Ganz vereinfacht erklärt: Das Histamin, welches vom Körper selbst gebildet oder ihm über die Nahrung zugeführt wird, muss auch wieder abgebaut werden. Ansonsten wirkt es toxisch. Dafür zuständig ist unter anderem das Enzym Diaminoxidase (DAO), welches bei einer Histaminintoleranz nicht im ausreichenden Maße zur Verfügung steht. Somit kann das Histamin nicht richtig abgebaut werden. In der Folge besteht ein Überschuss von Histamin im Organismus und es kommt zu den unangenehmen Symptomen.

Abdigest-histaminintoleranz

Warum können auch andere biogene Amine kritisch sein?

Enthalten Lebensmittel andere biogene Amine als Histamin, kann deren Verzehr ebenfalls die Symptome einer Histaminintoleranz auslösen. Das gilt sogar für Lebensmittel, die überhaupt kein Histamin enthalten. Besonders kritisch wird es allerdings, wenn in dem Lebensmittel Histamin und andere biogene Amine aufeinandertreffen. Der Grund dafür ist, dass einige biogene Amine mit Histamin in Konkurrenz treten, wenn es um die Aufspaltung durch die DAO geht. Diesen Konkurrenzkampf gewinnen in der Regel die anderen biogenen Amine. Das bedeutet, dass die DAO durch die anderen Stoffe gehemmt wird und nicht mehr genügend DAO für den Abbau von Histamin zur Verfügung steht.

Beispiele für Lebensmittel, die biogene Amine enthalten

Bei der Entstehung von biogenen Aminen sind in der Regel Bakterien beteiligt. Aus diesem Grund enthalten insbesondere fermentierte und durch Reifung veredelte Lebensmittel einen hohen Anteil an biogenen Aminen. So enthalten diverse gereifte Käsesorten Histamin, Phenylethylamin und Serotonin. In Wein finden sich Histamine und Tyramine, bei Rotwein kommen noch Phenylethylamine hinzu.

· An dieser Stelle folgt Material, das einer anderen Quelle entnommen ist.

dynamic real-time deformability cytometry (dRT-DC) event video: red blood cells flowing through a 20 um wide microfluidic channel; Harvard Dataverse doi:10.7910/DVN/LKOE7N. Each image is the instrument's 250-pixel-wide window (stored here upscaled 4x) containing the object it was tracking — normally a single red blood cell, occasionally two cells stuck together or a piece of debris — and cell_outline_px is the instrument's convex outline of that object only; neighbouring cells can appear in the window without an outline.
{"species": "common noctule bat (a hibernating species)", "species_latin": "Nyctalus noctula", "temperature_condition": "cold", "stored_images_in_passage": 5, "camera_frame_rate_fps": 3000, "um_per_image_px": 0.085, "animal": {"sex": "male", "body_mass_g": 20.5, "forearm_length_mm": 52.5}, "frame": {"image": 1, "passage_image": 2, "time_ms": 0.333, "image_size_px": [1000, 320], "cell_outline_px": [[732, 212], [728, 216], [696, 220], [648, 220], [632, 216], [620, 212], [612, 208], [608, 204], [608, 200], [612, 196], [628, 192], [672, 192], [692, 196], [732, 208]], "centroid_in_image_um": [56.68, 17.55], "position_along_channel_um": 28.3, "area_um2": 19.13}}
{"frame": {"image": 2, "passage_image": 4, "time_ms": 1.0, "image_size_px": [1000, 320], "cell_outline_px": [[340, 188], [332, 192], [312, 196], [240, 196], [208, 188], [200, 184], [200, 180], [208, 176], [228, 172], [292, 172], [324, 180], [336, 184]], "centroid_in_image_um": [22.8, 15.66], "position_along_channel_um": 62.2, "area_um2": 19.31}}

Weitere Lebensmittel, in denen neben Histamin weitere biogene Amine enthalten sind, sind zum Beispiel Salami, Fischkonserven und Sojasauce. Zu den histaminfreien Lebensmitteln, die aber andere biogene Amine aufweisen, gehören unter anderem Schokolade, Erdbeeren, Orangen, Ananas, Kaffee und einige Nüsse.

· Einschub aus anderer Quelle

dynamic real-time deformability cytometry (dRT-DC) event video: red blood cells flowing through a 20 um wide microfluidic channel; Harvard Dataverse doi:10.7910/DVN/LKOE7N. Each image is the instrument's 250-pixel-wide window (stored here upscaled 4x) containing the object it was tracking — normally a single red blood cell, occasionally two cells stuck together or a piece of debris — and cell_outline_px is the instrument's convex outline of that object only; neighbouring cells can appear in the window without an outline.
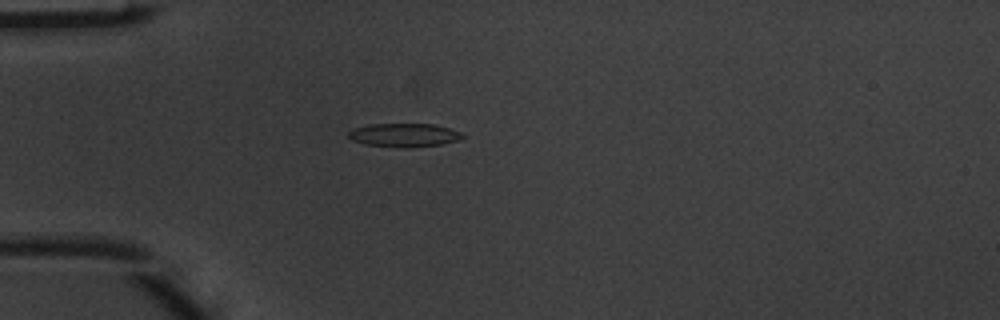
{"species": "common noctule bat (a hibernating species)", "species_latin": "Nyctalus noctula", "temperature_condition": "warm", "stored_images_in_passage": 6, "camera_frame_rate_fps": 3000, "um_per_image_px": 0.085, "animal": {"sex": "male", "body_mass_g": 20.1, "forearm_length_mm": 53.5}, "frame": {"image": 1, "passage_image": 5, "time_ms": 1.333, "image_size_px": [1000, 320], "cell_outline_px": [[464, 136], [460, 140], [440, 144], [408, 148], [400, 148], [364, 144], [352, 140], [348, 136], [348, 132], [356, 128], [368, 124], [432, 124], [448, 128], [460, 132]], "centroid_in_image_um": [34.33, 11.49], "position_along_channel_um": 50.7, "area_um2": 15.61}}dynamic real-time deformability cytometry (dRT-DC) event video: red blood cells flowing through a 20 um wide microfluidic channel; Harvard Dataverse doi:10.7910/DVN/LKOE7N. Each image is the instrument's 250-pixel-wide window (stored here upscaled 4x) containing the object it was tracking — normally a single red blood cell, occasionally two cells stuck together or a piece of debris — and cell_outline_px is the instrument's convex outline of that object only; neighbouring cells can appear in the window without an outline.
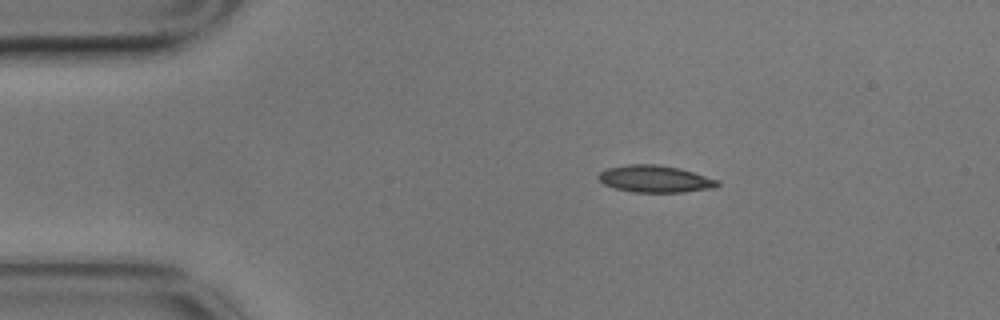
{"species": "common noctule bat (a hibernating species)", "species_latin": "Nyctalus noctula", "temperature_condition": "cold", "stored_images_in_passage": 4, "camera_frame_rate_fps": 3000, "um_per_image_px": 0.085, "animal": {"sex": "male", "body_mass_g": 17.9}, "frame": {"image": 1, "passage_image": 1, "time_ms": 0.0, "image_size_px": [1000, 320], "cell_outline_px": [[720, 184], [716, 188], [684, 192], [632, 192], [616, 188], [604, 184], [596, 176], [600, 172], [608, 168], [628, 164], [656, 164], [680, 168], [720, 180]], "centroid_in_image_um": [55.72, 15.21], "position_along_channel_um": 29.3, "area_um2": 18.84}}
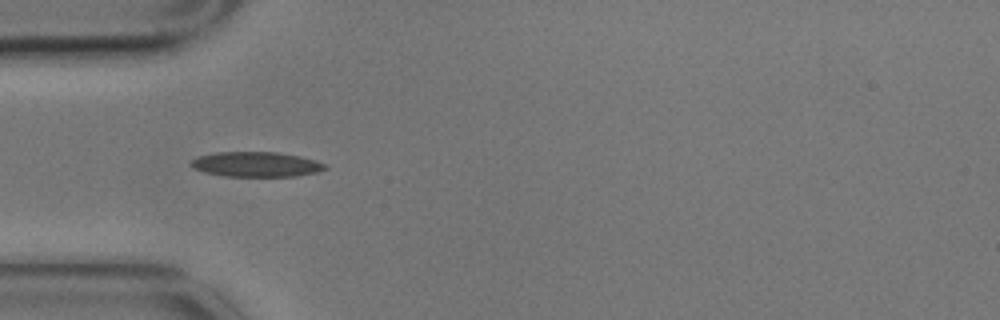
{"frame": {"image": 2, "passage_image": 3, "time_ms": 0.667, "image_size_px": [1000, 320], "cell_outline_px": [[328, 168], [316, 172], [296, 176], [224, 176], [204, 172], [192, 168], [192, 160], [200, 156], [216, 152], [276, 152], [300, 156], [316, 160], [328, 164]], "centroid_in_image_um": [21.82, 13.97], "position_along_channel_um": 63.2, "area_um2": 19.48}}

Eine histaminarme Ernährung ist nicht alles

Im Ergebnis bedeutet das für Sie: Achten Sie wegen einer Histaminintoleranz auf eine histaminarme Ernährung, sollten Sie auch Lebensmittel mit anderen biogenen Aminen im Auge behalten und gegebenenfalls von Ihrem Speiseplan streichen. Aber auch hierbei gilt, wie allgemein bei Nahrungsmittelintoleranzen, halten Sie sich nicht strikt an Tabellen und Listen mit den entsprechenden Nahrungsmitteln, denn es kommt immer auf die individuelle Verträglichkeit an. Loten Sie also Ihre eigenen Toleranzgrenzen bezüglich dieser Lebensmittel aus. Beachten Sie dabei aber auch immer das Zusammenspiel verschiedener Lebensmittel.